Chroniques

Un vendredi par moi

C’est facile, d’un trait on peut gommer la rationalité et la lucidité en les faisant passer pour l’expression d’une haine. C’est en effet plus confortable pour le repos de l’esprit, en attendant celui de l’âme, de voir en des défaites des victoires, nos islamistes y excellent, comme d’autres ont pris des vessies pour des lanternes. Pour ma part, je préfère le tourment à l’aveuglement qui consiste à croire qu’Israël n’a pas atteint ses objectifs à Gaza alors même qu’elle a réussi à mettre sur la table des négociations avec Le Caire la question des tunnels qui relient cette partie des territoires palestiniens à l’Egypte. Pour saisir leur portée stratégique et vitale pour Gaza, il suffit de comprendre que ce sont ses poumons par lesquels passent les approvisionnements en armes et en produits alimentaires. A cette potentielle perte, il faut ajouter tous les autres dégâts humains et matériels que ce minuscule territoire a subis. Mais on les mettra, toujours pour le confort, sur le compte d’un peuple, qui comme tous les peuples occupés, a prouvé depuis longtemps son sens du martyr.

Ne confondons pas les choses. Dans Hamas, il y a le front office et le back office: ceux qui, armes au poing, vont au combat, meurent par centaines, y laissent également leurs familles, tuent l’ennemi tant et autant qu’ils peuvent, et ceux qui à Damas, à Amman et ailleurs tirent les ficelles, nouent les alliances, établissent les stratégies. Ce sont précisément ces stratégies qui sont particulièrement discutables. L’OLP a de tout temps été traversée par des courants et des fractions mais jamais l’unité du peuple palestinien n’a été remise en cause ni une de ses composantes a ajouté à son malheur les affres d’une guerre civile. Avec le Hamas, on a assisté à une rupture idéologique qui s’est poursuivie par une division territoriale réalisée dans une confrontation générale.

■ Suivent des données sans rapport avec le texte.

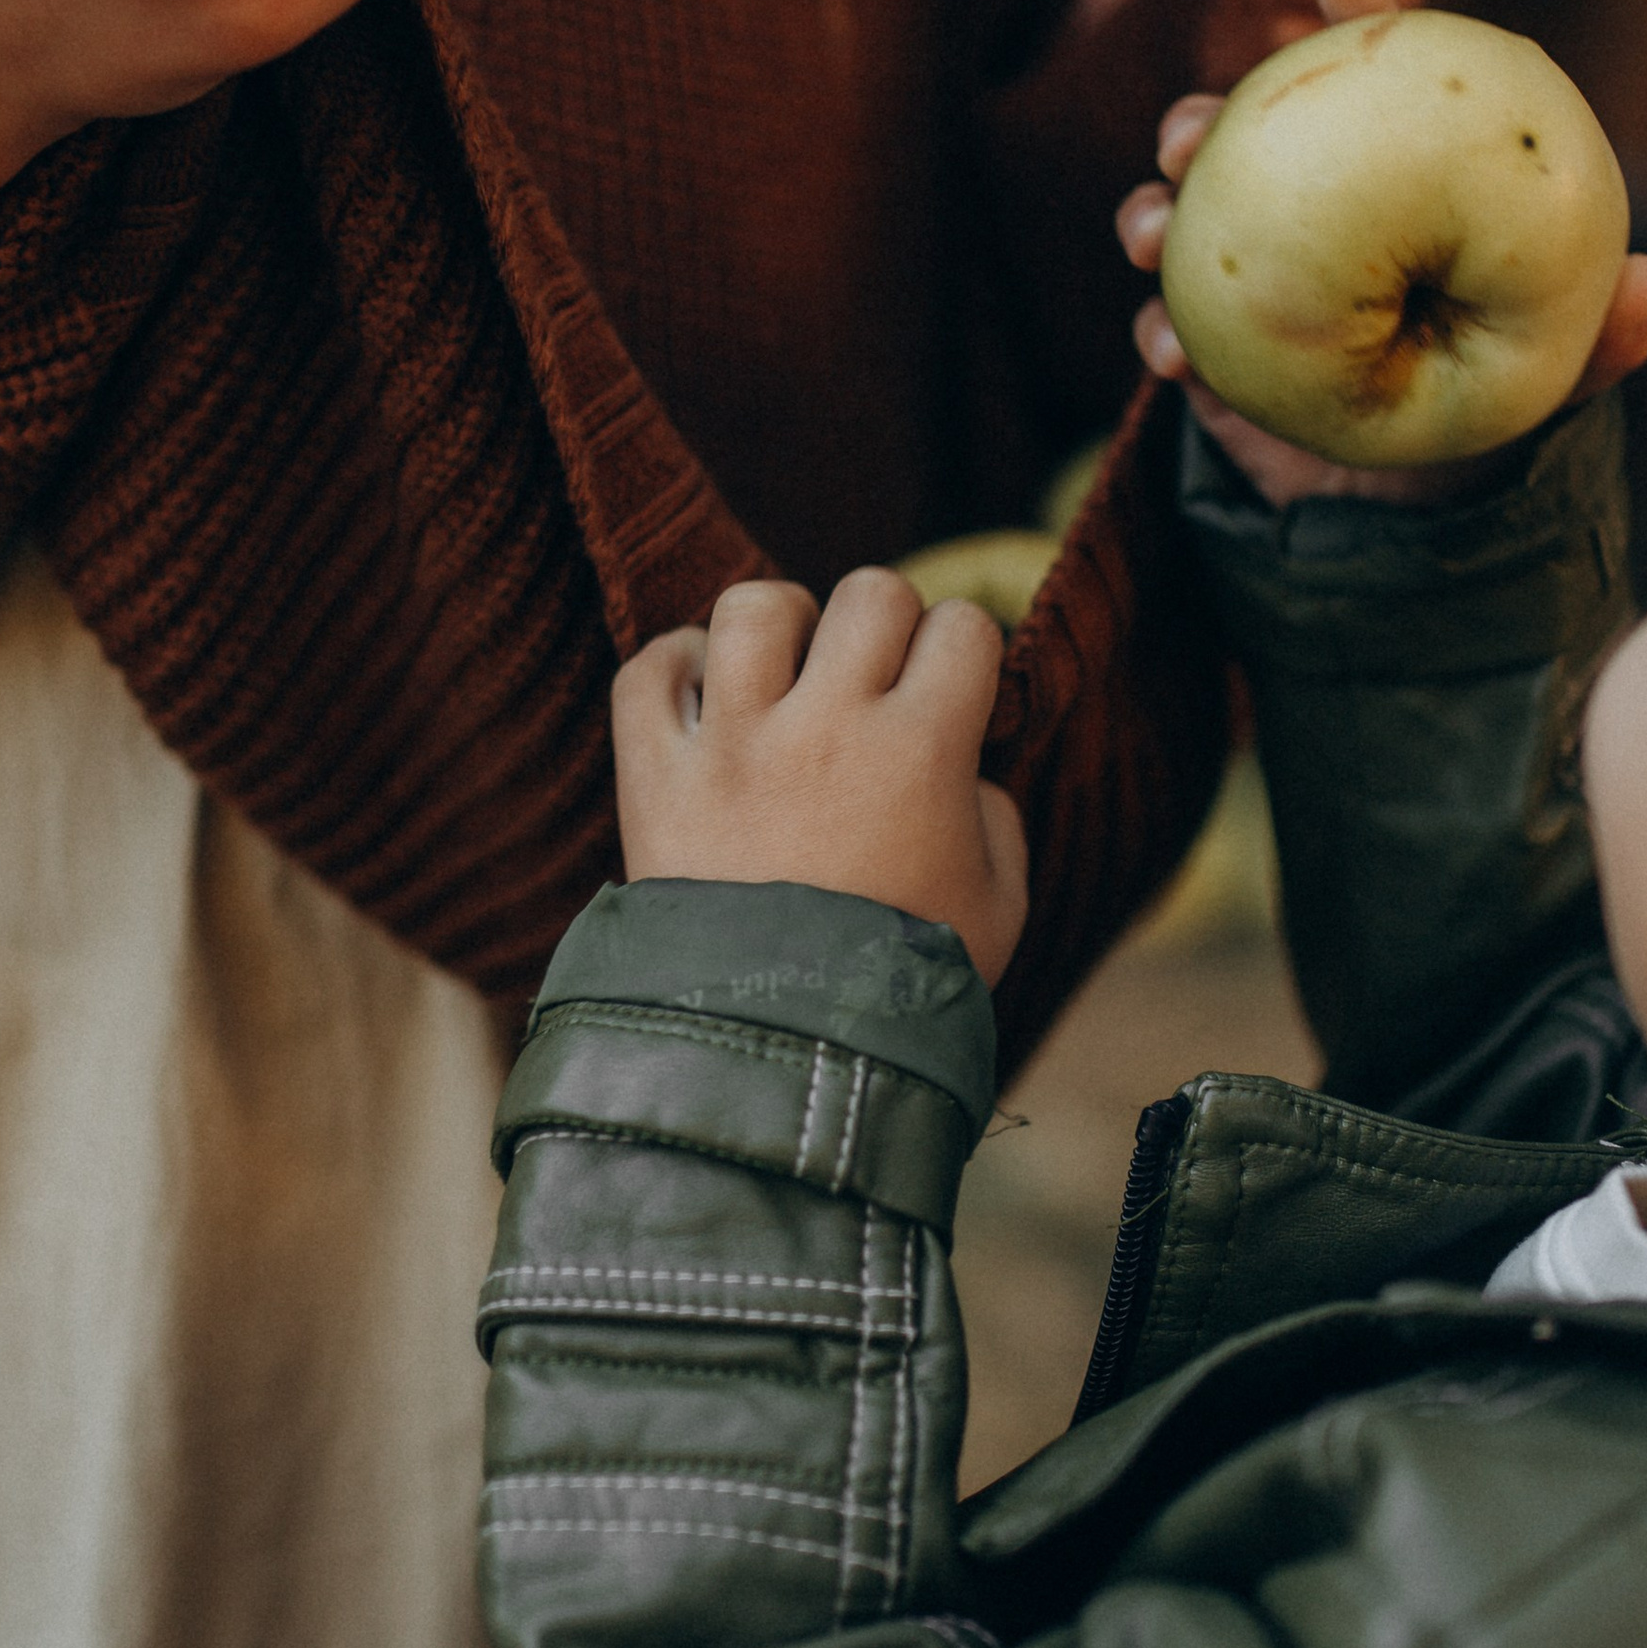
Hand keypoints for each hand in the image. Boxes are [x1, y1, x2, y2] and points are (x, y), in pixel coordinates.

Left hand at [613, 571, 1029, 987]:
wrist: (780, 1056)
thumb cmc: (903, 989)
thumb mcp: (998, 907)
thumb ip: (996, 818)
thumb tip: (965, 768)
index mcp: (922, 750)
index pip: (964, 626)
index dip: (966, 652)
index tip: (951, 695)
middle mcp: (825, 727)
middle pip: (870, 592)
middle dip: (886, 624)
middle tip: (875, 682)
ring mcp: (732, 746)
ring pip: (752, 606)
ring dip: (780, 624)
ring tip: (786, 670)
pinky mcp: (656, 777)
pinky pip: (648, 670)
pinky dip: (675, 666)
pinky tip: (705, 694)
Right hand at [1114, 0, 1646, 509]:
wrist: (1419, 503)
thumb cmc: (1495, 405)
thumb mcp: (1557, 373)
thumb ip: (1603, 337)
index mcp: (1394, 170)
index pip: (1376, 65)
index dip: (1357, 2)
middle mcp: (1313, 200)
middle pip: (1245, 125)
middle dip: (1202, 112)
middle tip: (1195, 133)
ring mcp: (1254, 264)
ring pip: (1182, 211)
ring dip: (1152, 208)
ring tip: (1153, 229)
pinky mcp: (1216, 338)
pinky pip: (1169, 323)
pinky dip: (1160, 329)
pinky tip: (1171, 348)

Au moment même où les bombes israéliennes tuaient les Palestiniens sans distinction de leur religion et de leur idéologie, les gens du Hamas continuaient de persécuter les militants du Fatah.

La faute au Fatah qui n’a pas respecté les résultats des urnes ? Soit. La faute au Hamas aussi qui a prospéré, sans s’apercevoir qu’il a été programmé à cette fin, sur les continuels reniements par Tel-Aviv de ses engagements à l’égard de l’Autorité palestinienne. Les deux mouvements sont par ailleurs à égalité dans une monumentale erreur : céder aux charmes de la démocratie, condition imposée par l’Occident. Rappelons-nous comment en 2005, les Américains avaient dépêché à dessein  un dispositif de surveillance des élections pour s’assurer de la victoire annoncée du Hamas. Or, le suffrage universel pour un mouvement de libération, avant même que les objectifs de la lutte nationale, l’indépendance et la création de l’Etat n’aient été atteints, est mortel. En mettant la charrue avant les bœufs, les Palestiniens se sont laissé écarteler pour entrer avant terme dans les règlements de compte inhérents à tous les mouvements nationaux au lendemain des indépendances.